## [Supplied data]
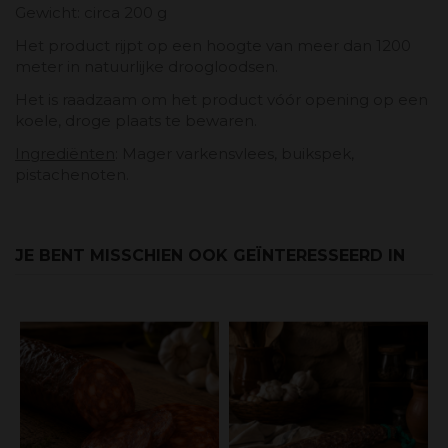
Gewicht: circa 200 g
Het product rijpt op een hoogte van meer dan 1200
meter in natuurlijke droogloodsen.
Het is raadzaam om het product vóór opening op een
koele, droge plaats te bewaren.
Ingrediënten
: Mager varkensvlees, buikspek,
pistachenoten.
JE BENT MISSCHIEN OOK GEÏNTERESSEERD IN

## [Task item]
Show every line of the listing containing the string "product" by copying it.

## [Answer section]
Het product rijpt op een hoogte van meer dan 1200
Het is raadzaam om het product vóór opening op een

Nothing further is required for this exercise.